• Requirement
Check each line below for the word "Rendered", then please report how many lines have it and nothing more.

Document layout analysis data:
• • • • • • •

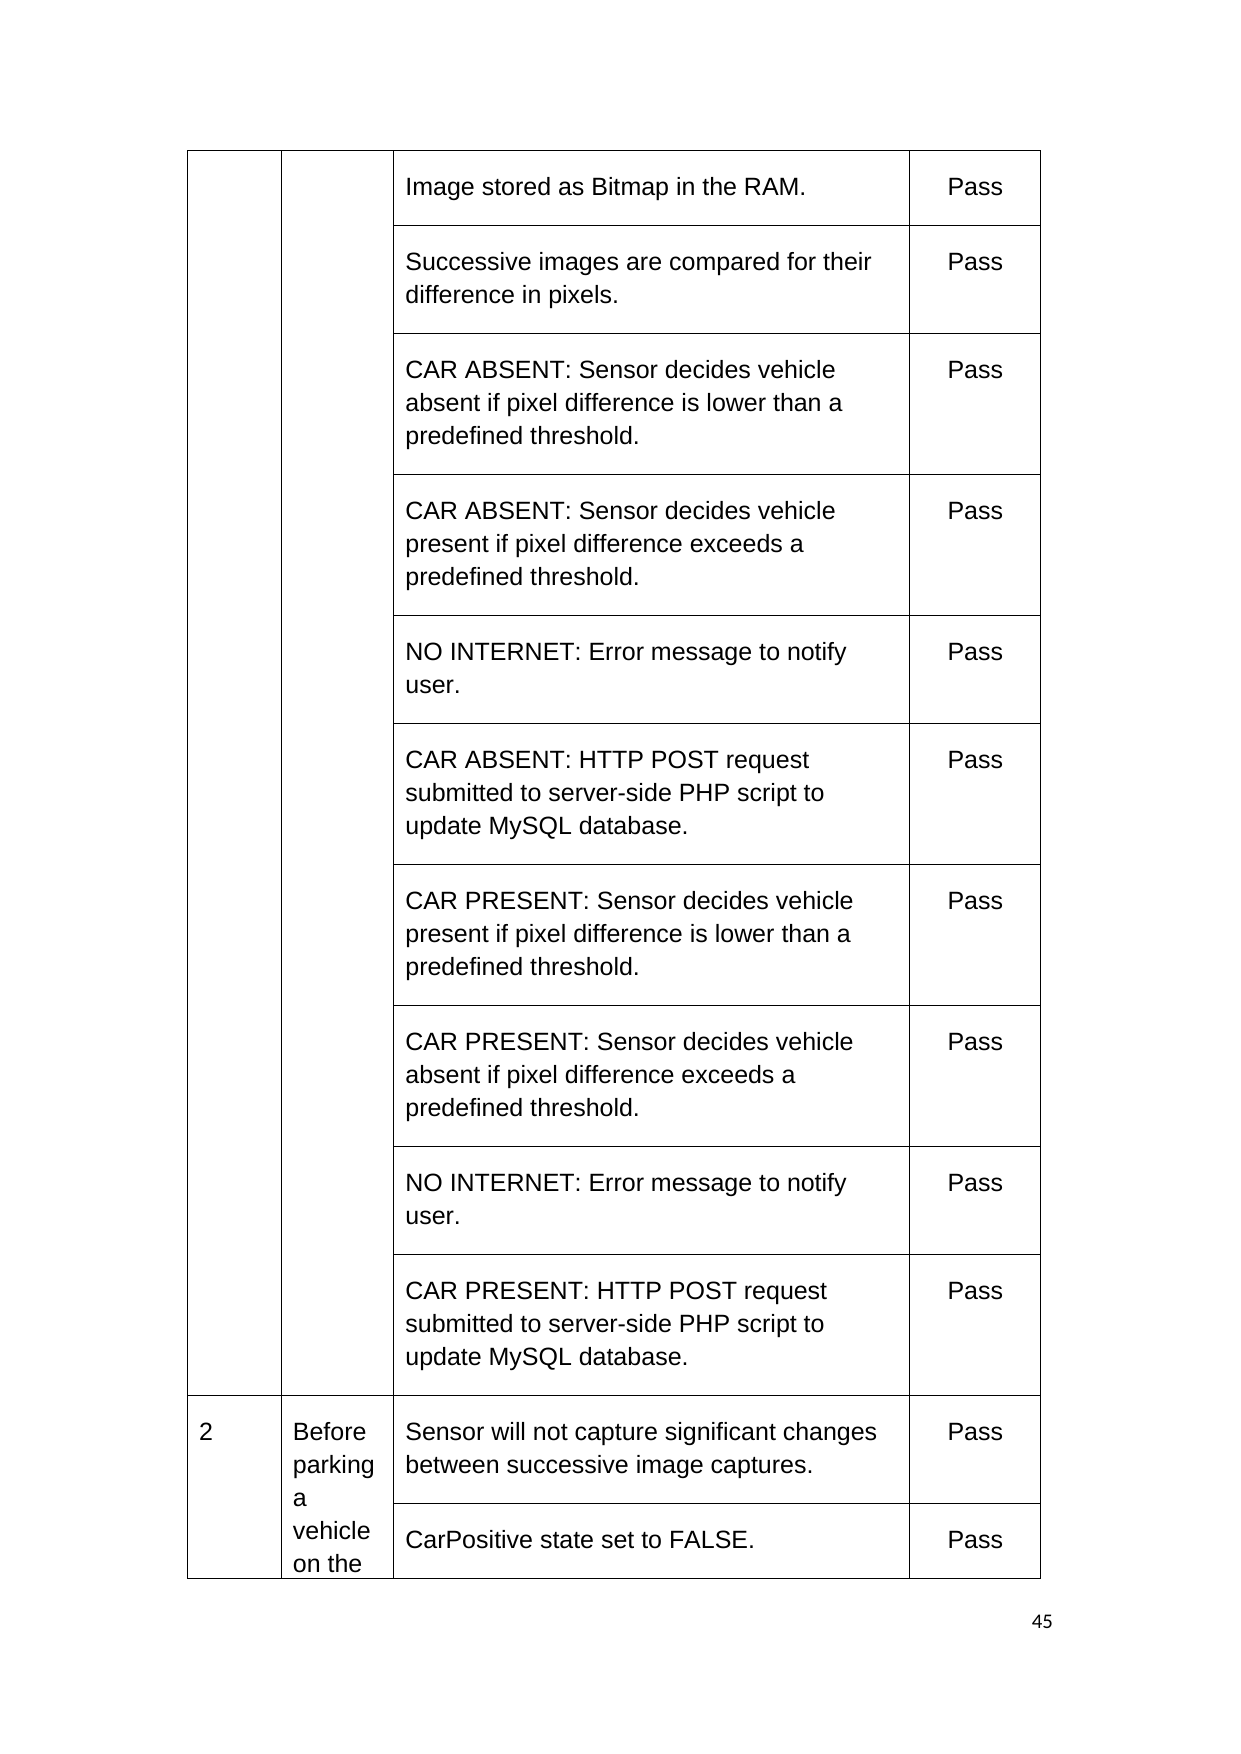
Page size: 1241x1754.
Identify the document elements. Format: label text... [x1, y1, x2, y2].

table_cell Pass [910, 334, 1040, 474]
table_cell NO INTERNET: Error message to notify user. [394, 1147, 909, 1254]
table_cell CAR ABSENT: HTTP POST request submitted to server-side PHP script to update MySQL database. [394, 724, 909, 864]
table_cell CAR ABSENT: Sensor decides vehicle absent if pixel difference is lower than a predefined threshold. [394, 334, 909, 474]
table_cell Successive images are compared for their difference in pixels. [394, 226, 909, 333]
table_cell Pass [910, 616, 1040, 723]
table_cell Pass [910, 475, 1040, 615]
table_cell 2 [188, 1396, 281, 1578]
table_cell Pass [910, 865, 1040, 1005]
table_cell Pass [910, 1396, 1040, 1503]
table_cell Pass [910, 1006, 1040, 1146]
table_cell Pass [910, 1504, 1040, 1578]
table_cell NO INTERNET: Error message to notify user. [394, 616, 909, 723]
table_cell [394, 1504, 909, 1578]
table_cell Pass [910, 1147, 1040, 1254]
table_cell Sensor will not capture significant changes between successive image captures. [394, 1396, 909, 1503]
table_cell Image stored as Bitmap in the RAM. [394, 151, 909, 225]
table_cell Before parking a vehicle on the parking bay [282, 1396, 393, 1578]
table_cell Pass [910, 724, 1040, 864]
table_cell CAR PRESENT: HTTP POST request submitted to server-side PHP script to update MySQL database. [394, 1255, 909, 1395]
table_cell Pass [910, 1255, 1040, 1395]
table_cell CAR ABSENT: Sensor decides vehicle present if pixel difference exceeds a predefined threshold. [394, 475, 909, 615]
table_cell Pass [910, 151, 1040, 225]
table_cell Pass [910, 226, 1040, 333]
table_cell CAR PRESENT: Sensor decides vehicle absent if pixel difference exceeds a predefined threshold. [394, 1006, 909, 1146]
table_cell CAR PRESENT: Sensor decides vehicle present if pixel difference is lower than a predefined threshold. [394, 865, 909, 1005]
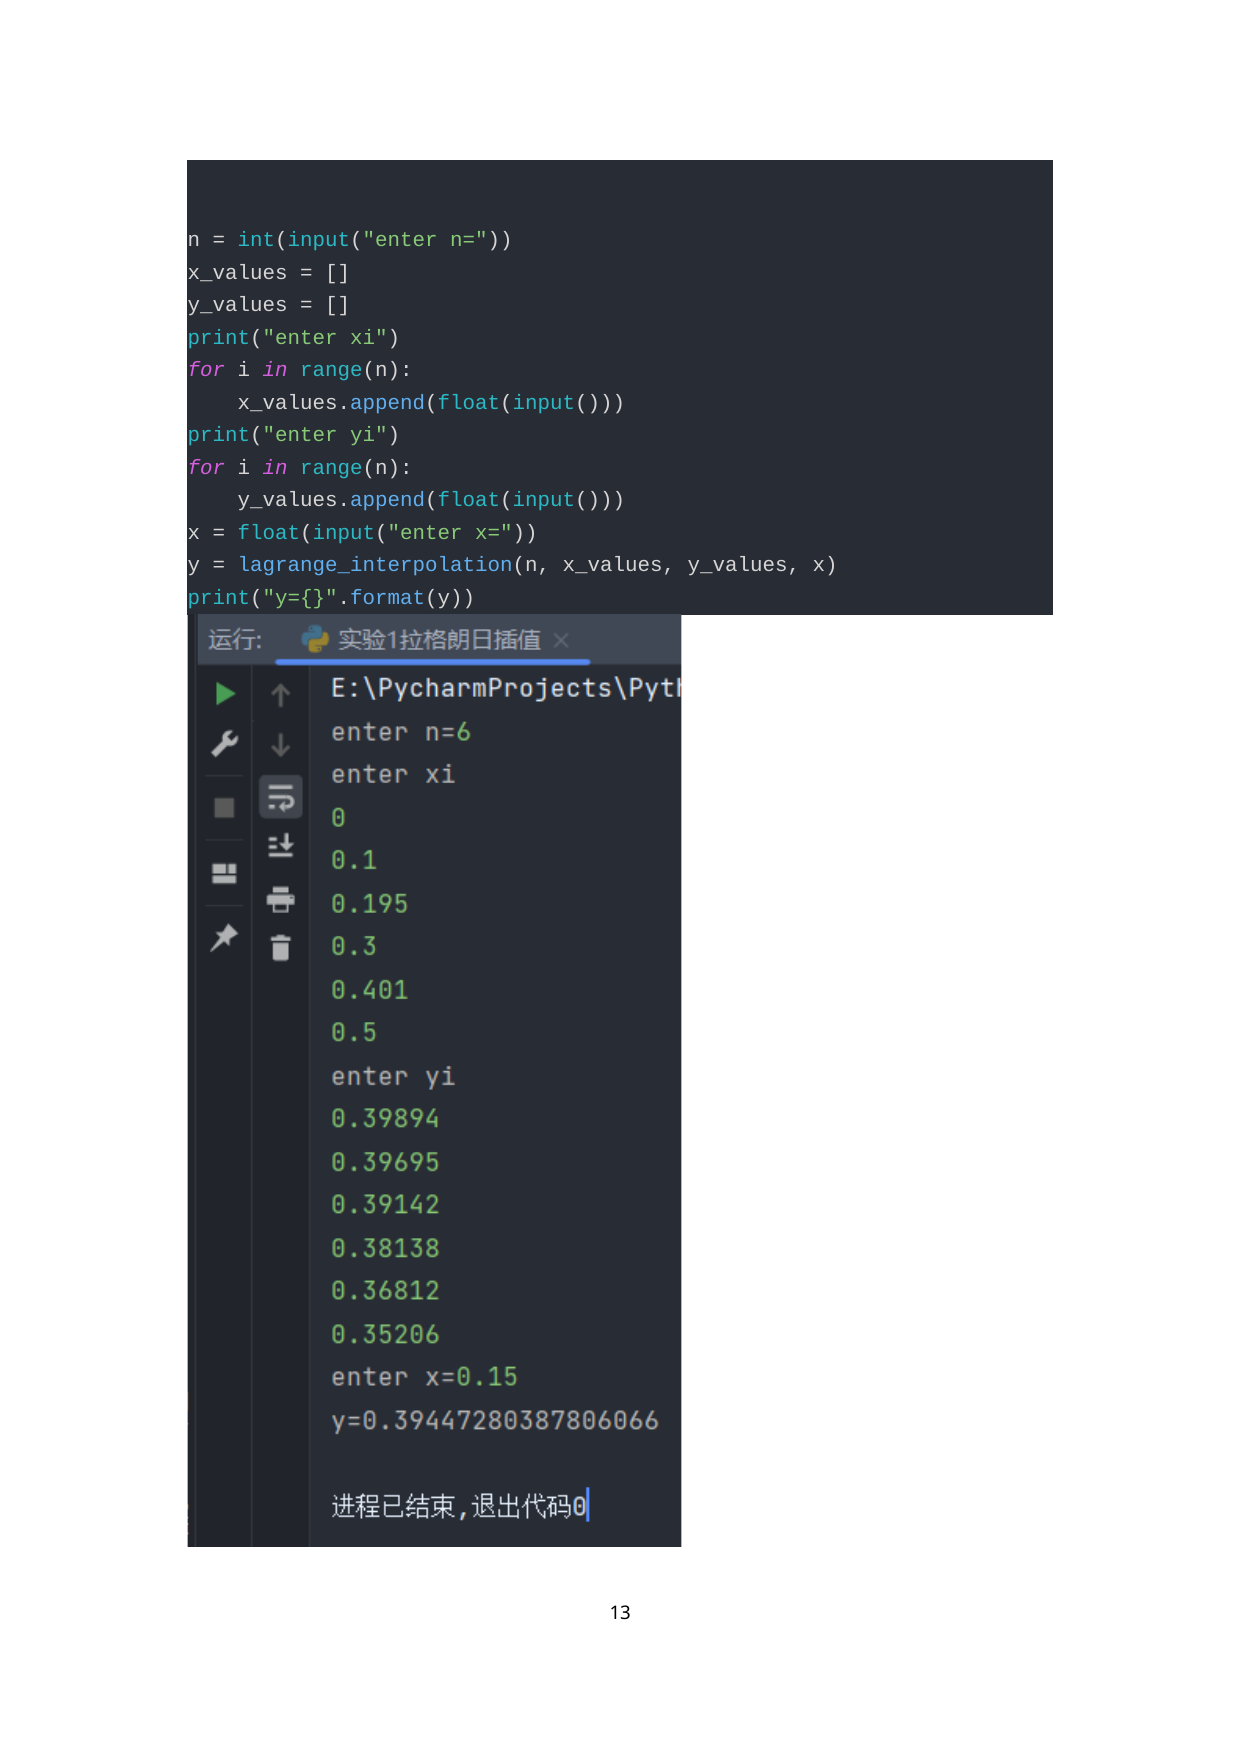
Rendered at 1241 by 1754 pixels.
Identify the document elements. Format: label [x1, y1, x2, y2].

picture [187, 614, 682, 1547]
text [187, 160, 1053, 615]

• • • • • • •

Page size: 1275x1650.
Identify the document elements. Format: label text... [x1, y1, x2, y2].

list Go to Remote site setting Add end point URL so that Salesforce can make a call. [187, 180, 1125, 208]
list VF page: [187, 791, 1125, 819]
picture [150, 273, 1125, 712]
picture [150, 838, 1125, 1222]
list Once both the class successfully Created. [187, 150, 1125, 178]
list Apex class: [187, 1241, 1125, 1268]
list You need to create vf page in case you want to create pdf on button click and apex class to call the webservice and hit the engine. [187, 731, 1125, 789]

• • • • • • •

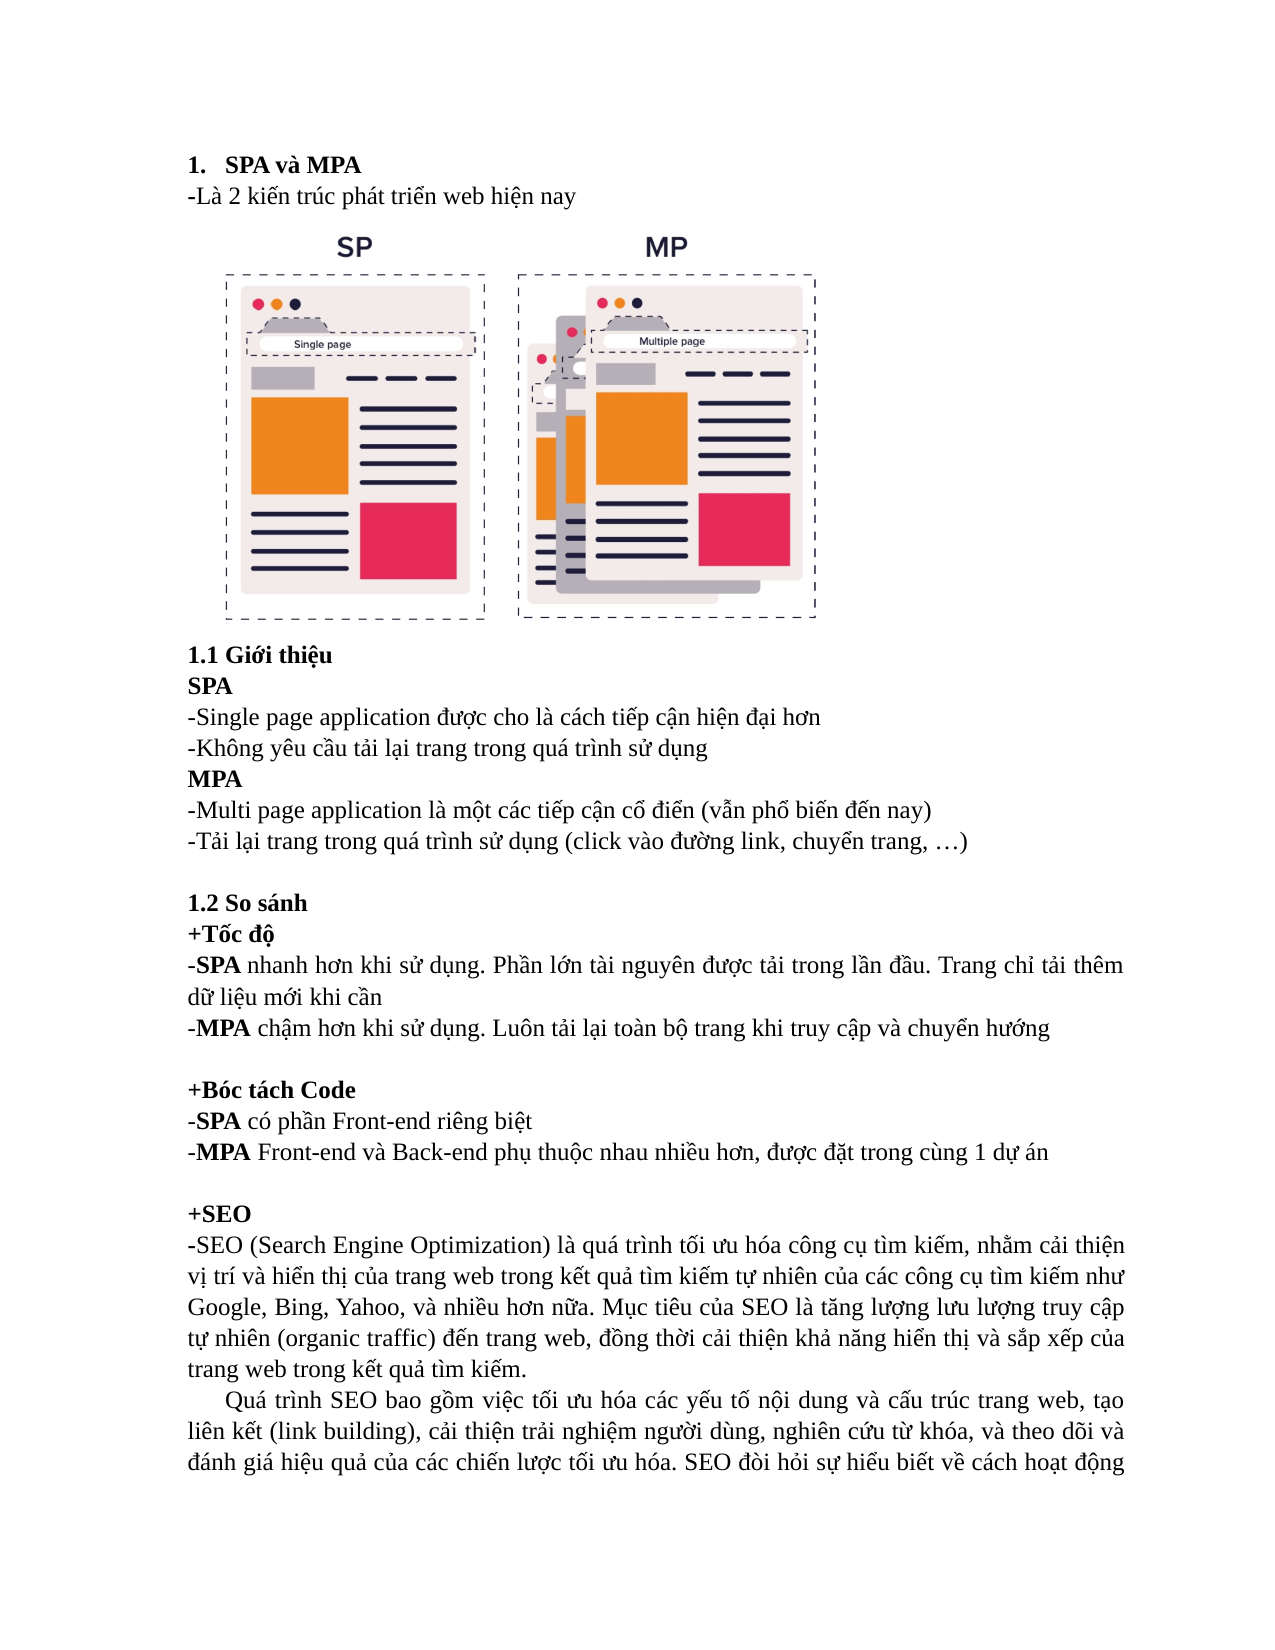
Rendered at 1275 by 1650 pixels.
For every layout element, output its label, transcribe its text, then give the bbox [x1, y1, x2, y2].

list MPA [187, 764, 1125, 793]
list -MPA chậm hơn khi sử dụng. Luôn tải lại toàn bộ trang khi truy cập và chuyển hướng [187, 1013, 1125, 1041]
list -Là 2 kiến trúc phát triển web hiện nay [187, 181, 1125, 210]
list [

• • • • • • •

• Exercise output
2